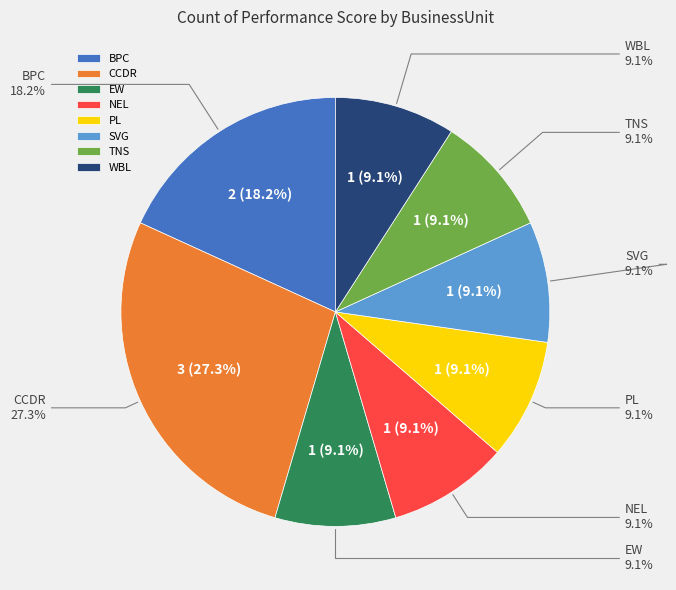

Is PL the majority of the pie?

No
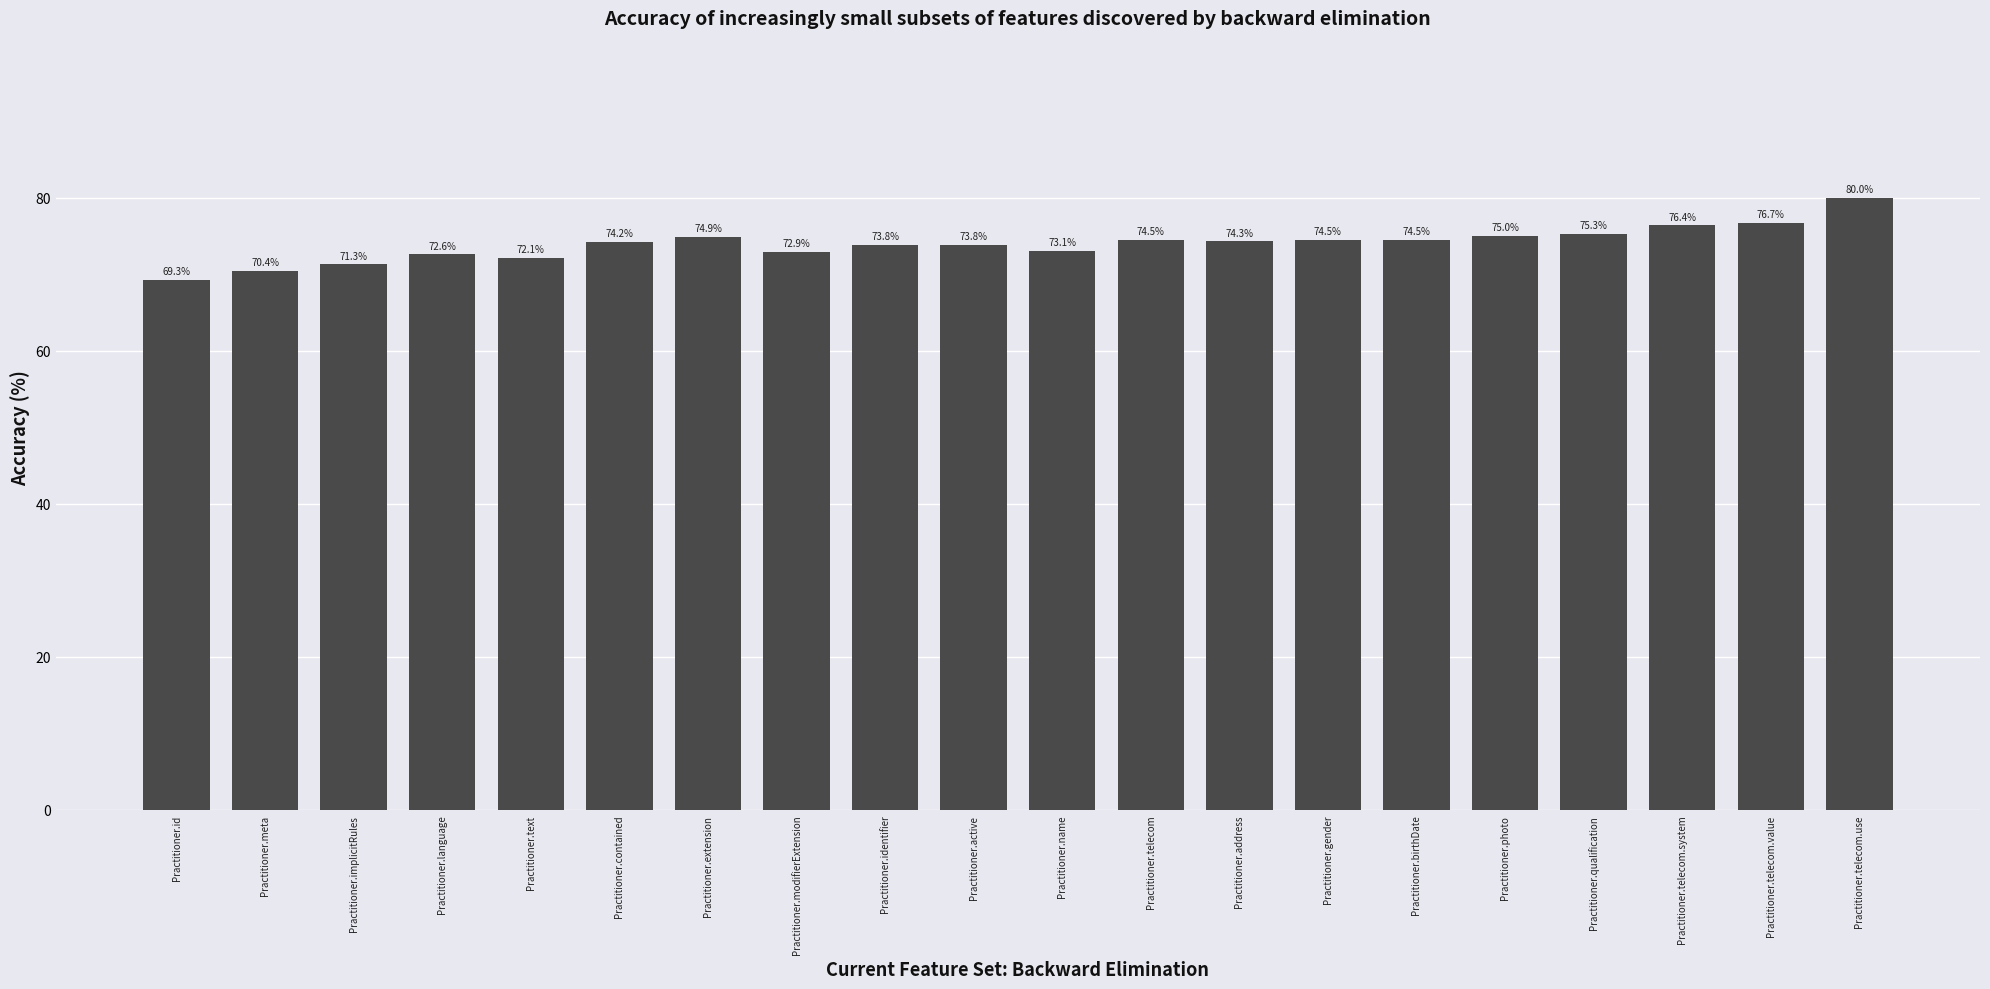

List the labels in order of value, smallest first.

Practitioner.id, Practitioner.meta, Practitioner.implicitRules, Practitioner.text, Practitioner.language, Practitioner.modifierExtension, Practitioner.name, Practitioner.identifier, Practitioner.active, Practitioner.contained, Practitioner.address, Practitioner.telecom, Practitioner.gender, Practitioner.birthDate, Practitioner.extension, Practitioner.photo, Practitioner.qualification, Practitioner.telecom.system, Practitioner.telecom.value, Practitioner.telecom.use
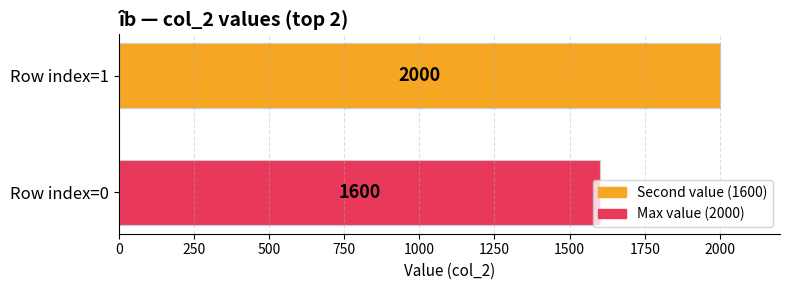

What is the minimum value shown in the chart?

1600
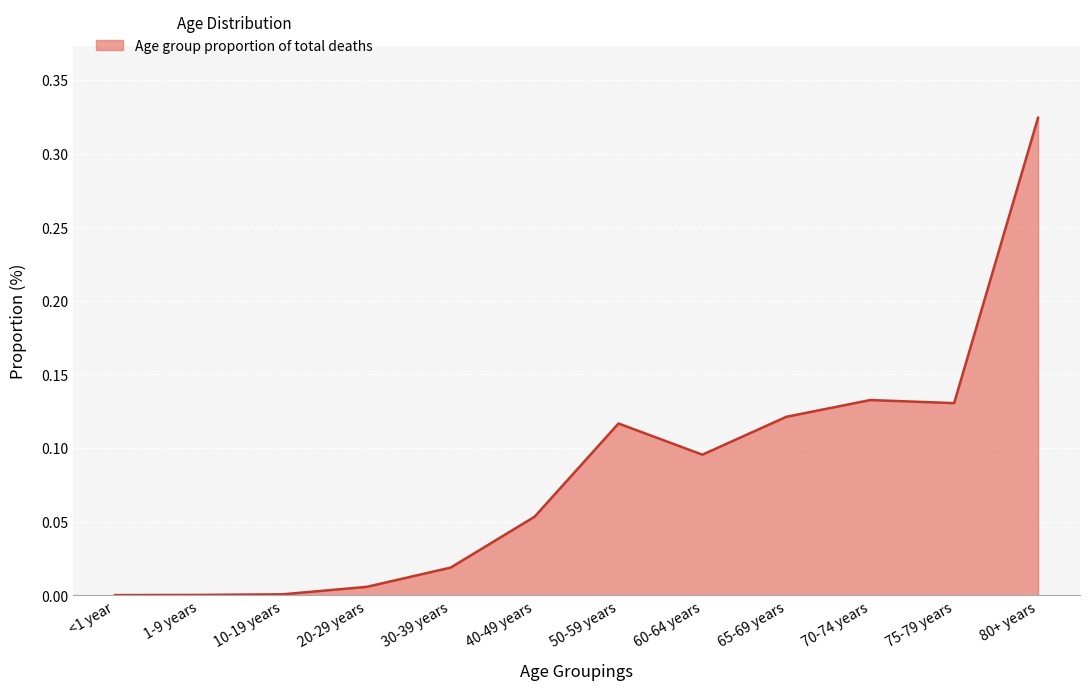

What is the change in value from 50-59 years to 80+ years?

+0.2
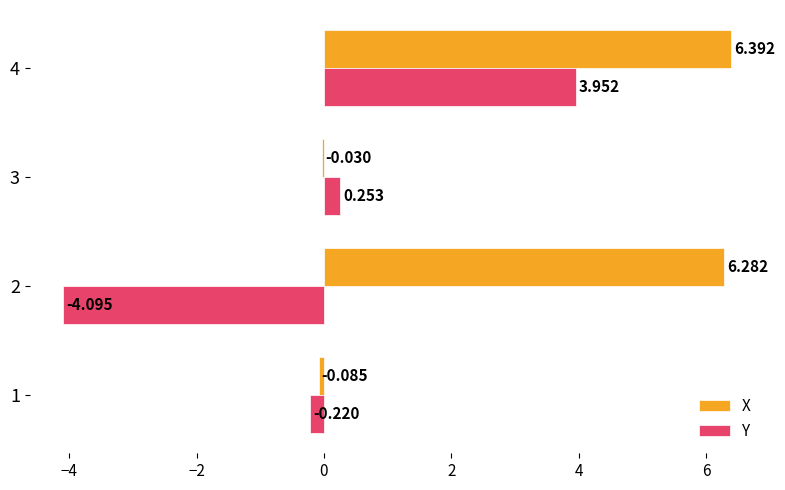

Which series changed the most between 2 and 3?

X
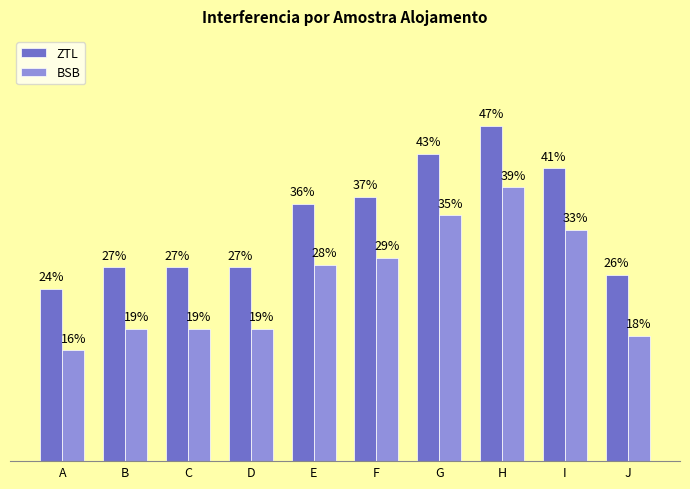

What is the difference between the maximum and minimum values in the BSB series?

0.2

◆ Task
Copy out each line in the entries above that contains the word "What".

◆ Output for this exercise
What is the minimum value shown in the chart?
What is the change in value from 50-59 years to 80+ years?
What is the difference between the maximum and minimum values in the BSB series?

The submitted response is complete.